The narrator tires of lying down all the time and tries to convince her husband to let her visits her cousins Henry and Julia, but John adamantly refuses to let her go. She cried after, and her husband carried her up to the bed and urged her to calm down. Another day she tried to tell him that she wasn’t improving much in the summer home and they should go back home. John said to her that their home was not yet repaired; therefore they would stay on for a few more weeks. After this, the narrator saw the woman in the cage on the wallpaper trying to escape. She resolved to tear down the wallpaper because she suspected that Jennie and John had discovered her obsession with it. She peeled it off one night, and the day after that, she became insane. She believed that the woman in the wallpaper had escaped with others and they were now creeping around the house (Hood 2017). The narrator similarly began creeping around the house and locked herself in her room.

From the story, the narrator was never allowed to express herself in any way. From the beginning when she got sick, she thought that some work and exercise and work would do her good but her husband and brother had a contrary opinion.

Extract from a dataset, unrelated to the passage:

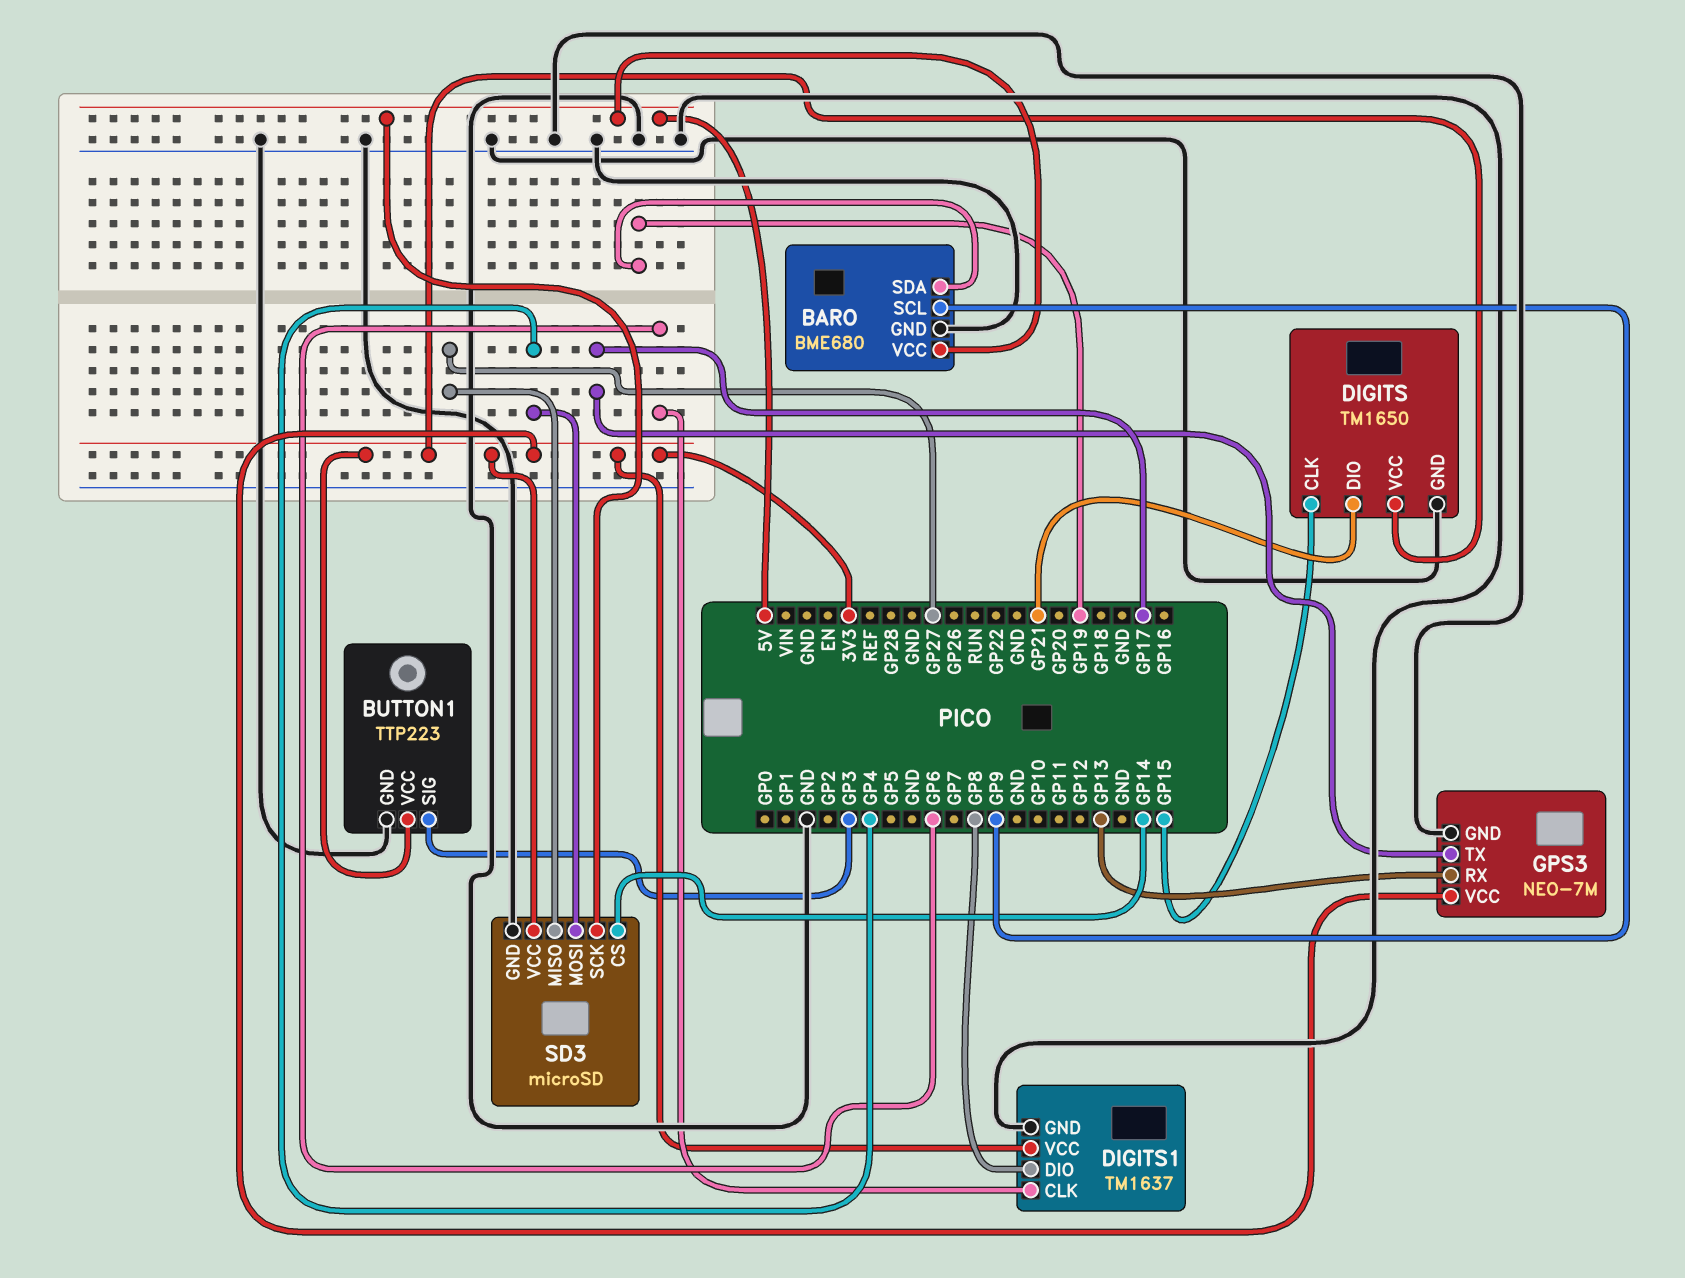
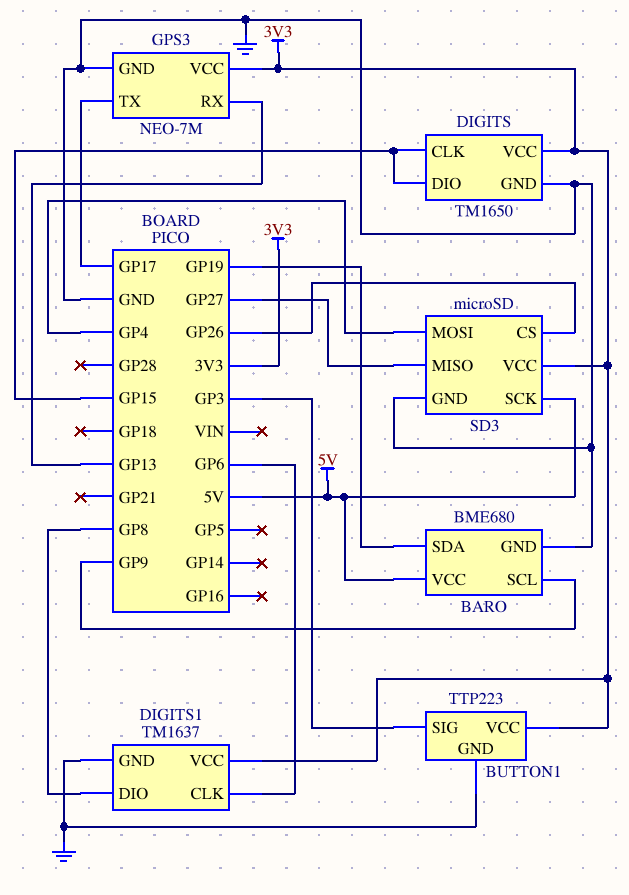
DIGITS pin DIO: GP21 -> GP15
SD3 pin CS: GP14 -> GP26

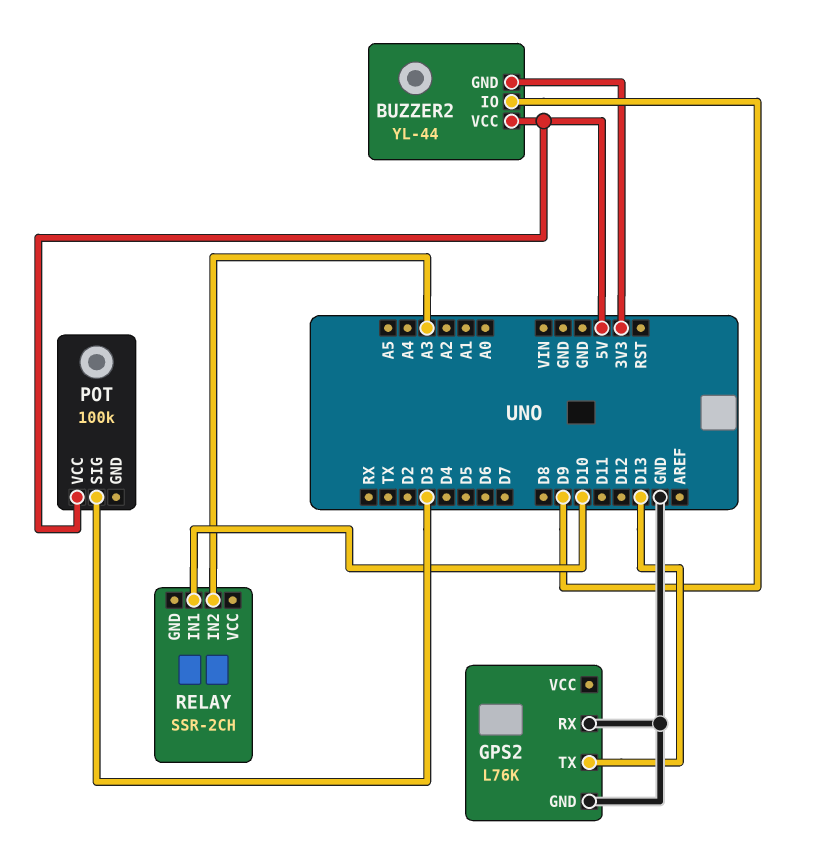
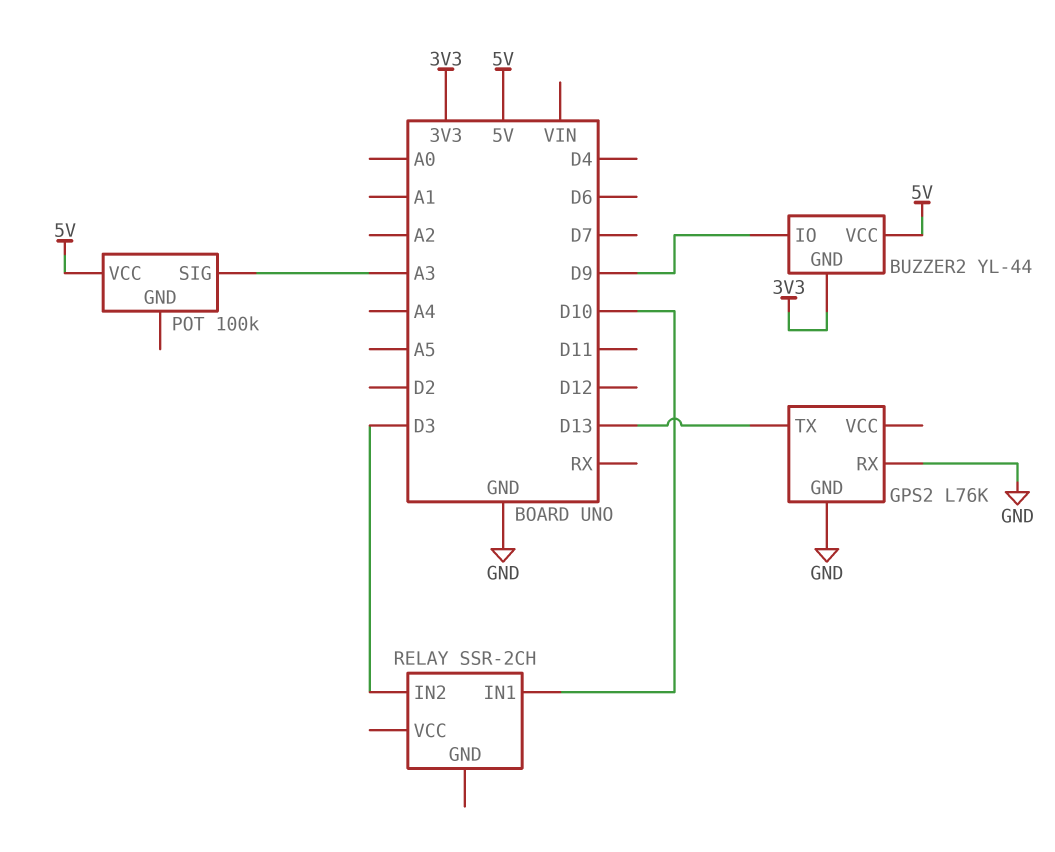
POT pin SIG: D3 -> A3
RELAY pin IN2: A3 -> D3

When they got to the new summer home, her husband would not let her choose a room of her liking (Gale 2016). He warned her against entertaining her wild imaginations as she was very fragile. She had no choice but to keep her writing a hobby. Her writing would have been an outlet for her pent-up emotions, and she would not have felt so confined. If the narrator had been allowed to express herself, she would have done what she knew would make her heal faster. If John had removed the wallpaper as his wife requested she would not have gone into a frenzy and eventually gone insane. John is primarily to blame for his wife’s insanity; he continually refused to grant any wishes that she made including visiting relatives or even a little work (Liu 2018). Self-expression would have kept her sane.

References

Callahan, A. (2018). Sickness and contamination in The yellow wallpaper and Maggie: a girl of the streets.

Dennis, C. E. (2019). Creativity and Madness: The Misunderstandings Behind Mental Health.

Dosani, S. (2018). The Yellow Wallpaper by Charlotte Perkins Gilman: a gothic story of postnatal psychosis–psychiatry in literature. The British Journal of Psychiatry, 213(1), 411-411.

Gale, C. L. (2016). A Study Guide for Charlotte Perkins Gilman’s” Yellow Wallpaper”. Gale Cengage Learning.

Gilman, C. P. (1999). The yellow wallpaper (p. 328). Project Gutenberg.

Golden, C. J. (2013). Charlotte Perkins Gilman’s The yellow wall-paper: a sourcebook and critical edition. Routledge.

Hood, R. M. (2017). Invisible Voices: Revising Feminist Approaches to Charlotte Perkins Gilman’s” The Yellow Wallpaper” by Including the Narrative of Mental Illness.

Liu, L. (2018). The Women’s Struggle in a Patriarchal Society.

Marston, P. J., & Rockwell, B. (1991). Charlotte Perkins Gilman’s “The Yellow Wallpaper”: Rhetorical Subversion in Feminist Literature. Women’s Studies in Communication, 14(2), 58-72.

Payne, S. (2017). Monstrous Maladies”: Oppression, Transgression, and Degeneration in The Picture of Dorian Gray and “The Yellow Wallpaper.